OMAHA, Neb. - ACI Worldwide announced in a news release the launch of the ACI Wholesale Payments System for SEPA, a global payments processing engine that supports processing for prieuro, credeuro and Pan-European direct debits and country-specific formats.

The SEPA initiative for a pan-European infrastructure calls for the creation of a euro area in which all payments are domestic, and the current differentiation between national and cross-border payments no longer exists. The SEPA project not only aims to improve the efficiency of cross-border payments but also aims to develop common instruments, standards, procedures and infrastructures to foster substantial economies of scale. As a result, payment banks throughout the Eurozone will need to invest in technology with the capacity to support high-volume SEPA transactions by 2010.

ACI's system for SEPA offers an integrated solution for domestic and international payments that supports the high-throughput capabilities needed for this initiative. As the back-office processing engine, the system supports payment-capture, enrichment, routing and settlement of bulk and individual real-time payments in a variety of configurations.

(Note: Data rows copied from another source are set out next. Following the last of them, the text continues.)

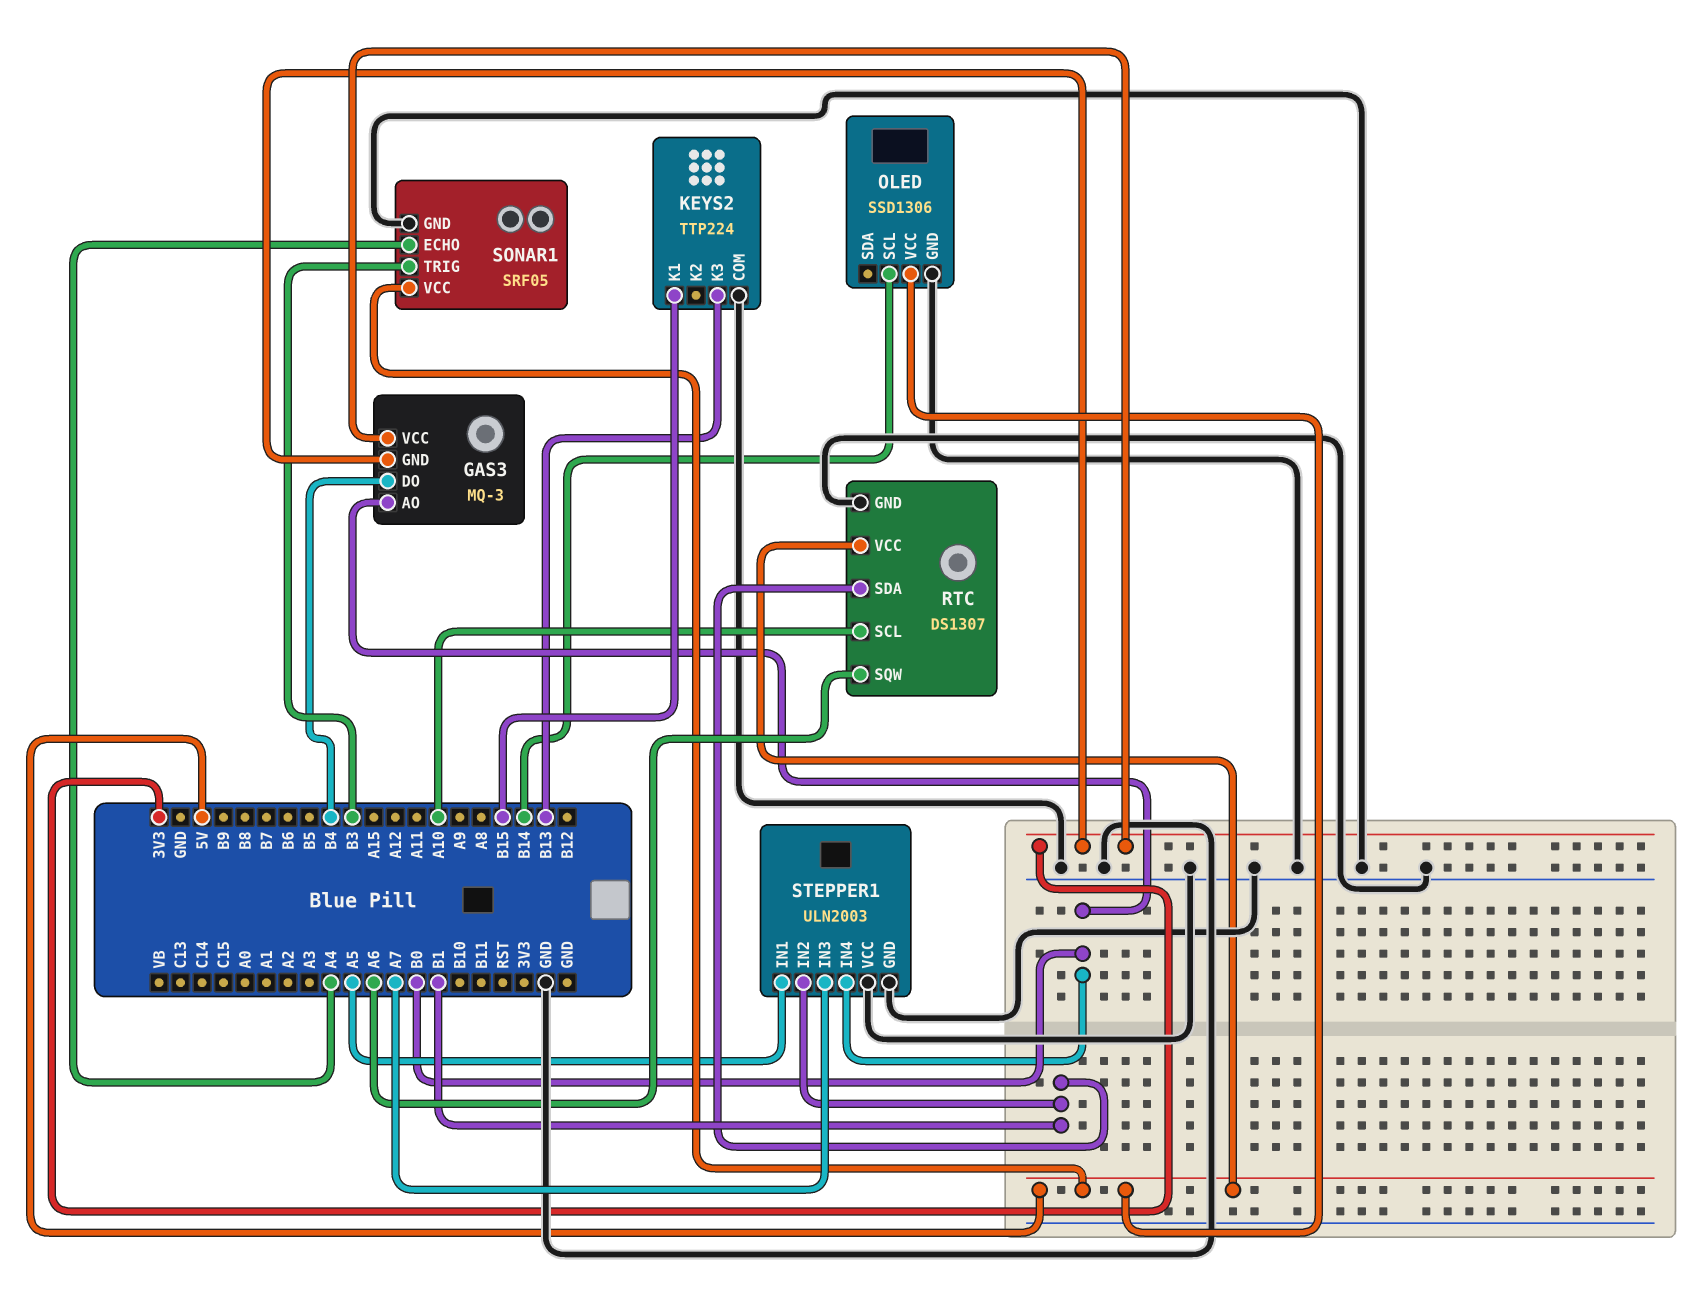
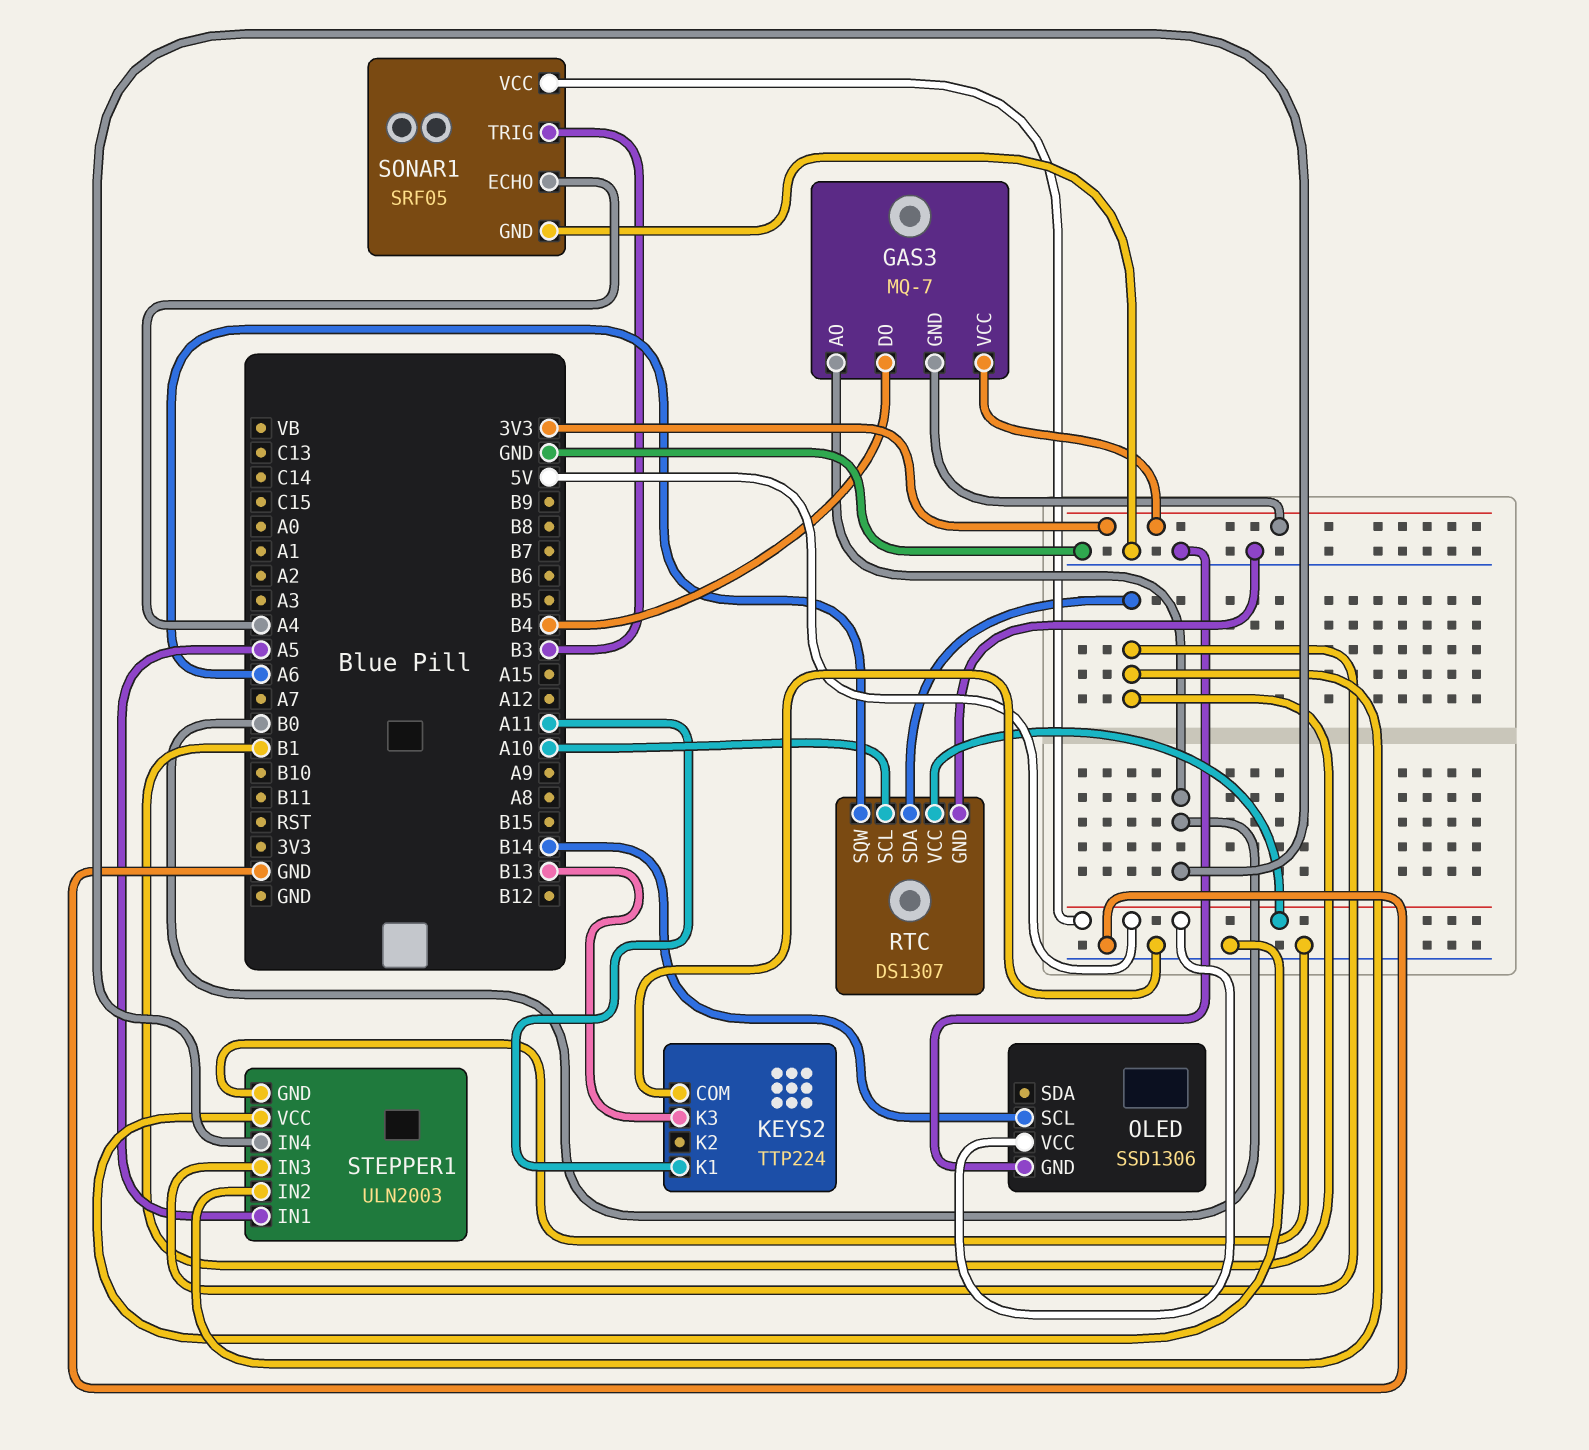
GAS3: MQ-3 -> MQ-7
KEYS2 pin K1: B15 -> A11
STEPPER1 pin IN3: A7 -> B1

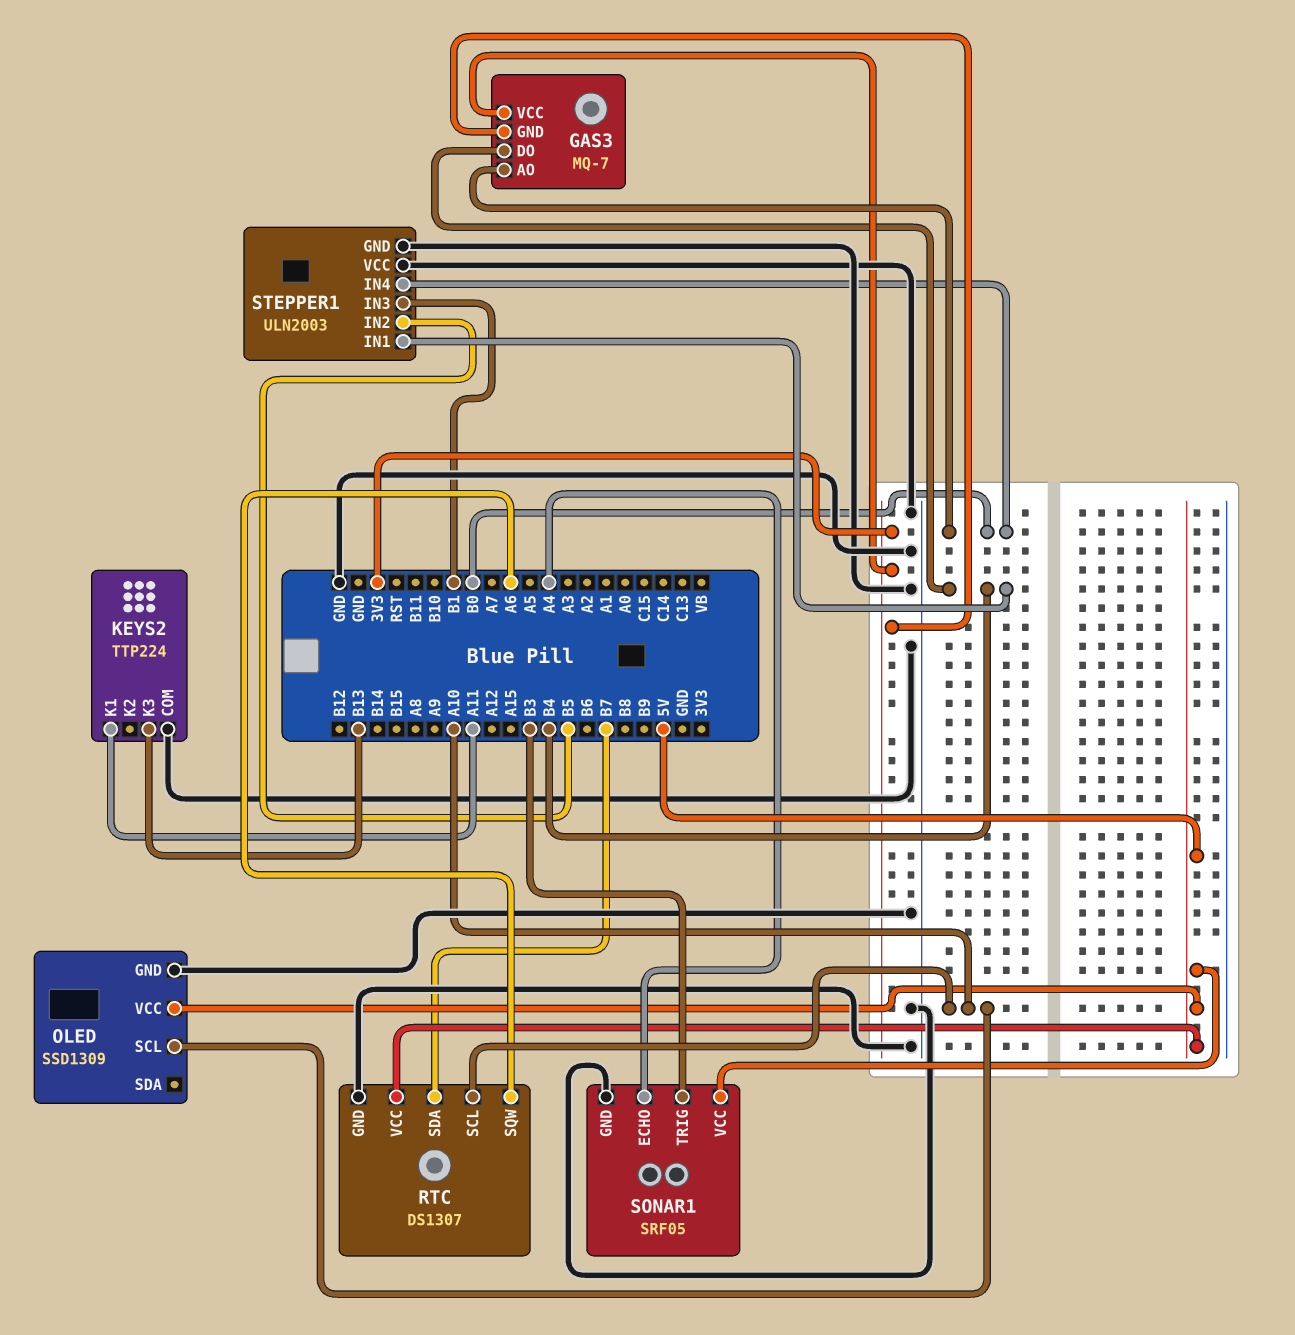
OLED: SSD1306 -> SSD1309
OLED pin SCL: B14 -> A10
RTC pin SDA: B1 -> B7
STEPPER1 pin IN1: A5 -> B4
STEPPER1 pin IN2: B1 -> B5

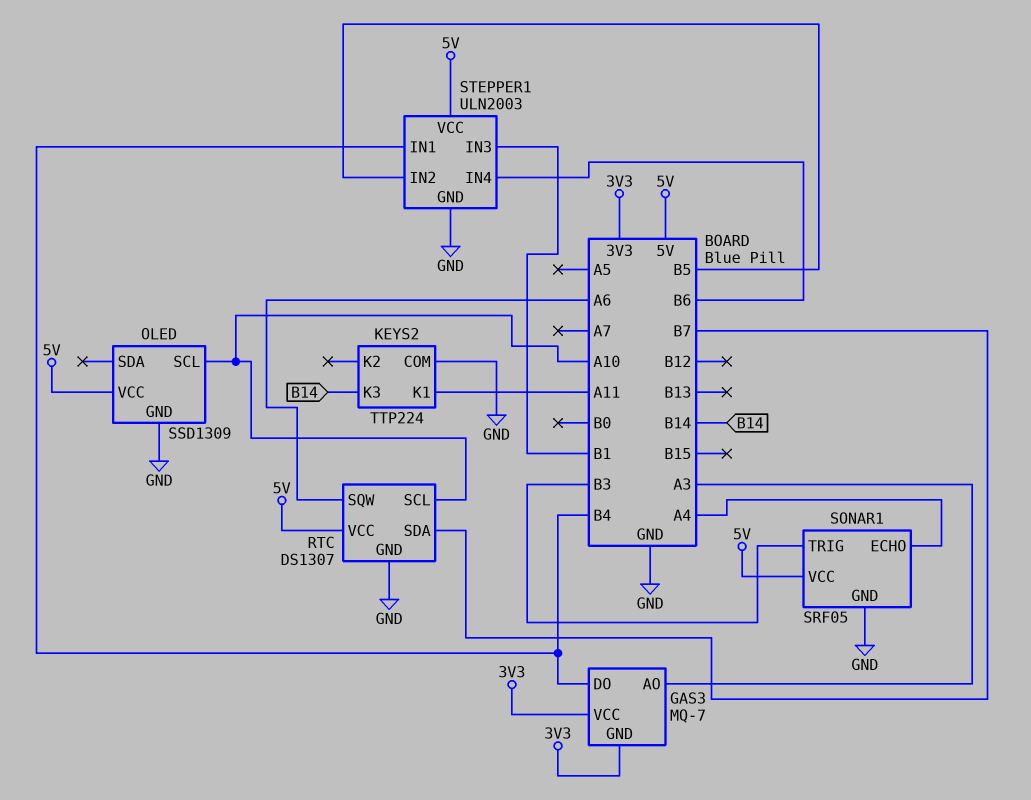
GAS3 pin AO: B0 -> A3
KEYS2 pin K3: B13 -> B14
STEPPER1 pin IN4: B0 -> B6
STEPPER1 pin VCC: GND -> 5V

Various aspects of processing - including funds control, risk and approval, foreign exchange rate calculations, black-list checking, and liquidity control - are managed as a set of services in a workflow configured by the financial institution.

The solution assists with the transition from a country-specific ACH environment to an environment where one or many pan-European automated clearing houses exist.

"It is unlikely that all traffic - created as a result of the SEPA initiative - can be migrated in a single phase," said Anthony Smith, chief technical officer for wholesale payments at ACI. "Rather, there will be a time when old and new systems must coexist, and customer service cannot suffer. The ACI Wholesale Payments System for SEPA is designed to accommodate the transition period by interoperating with legacy formats and systems."

To validate the performance and scalability of the new system, ACI concluded a proof of concept benchmark study at IBM's Innovation Center in Waltham, Mass.

The goal of the project: to prove the system's architecture and payment-flow support the throughput capabilities required for high-volume ACH payments in real-world scenarios. The study successfully achieved more than 3.7 million payments per hour.

The solution and proof of concept study were featured topics at a SEPA workshop hosted by ACI in Brussels, Belgium, last month. Attendees determined that merely being SEPA-compliant will not be enough.

"Due to the massive impact of SEPA changes, banks have to reconsider their in/outsourcing strategy to mitigate negative cost effects," said Robert van Bergen, a senior consultant at Capgemini.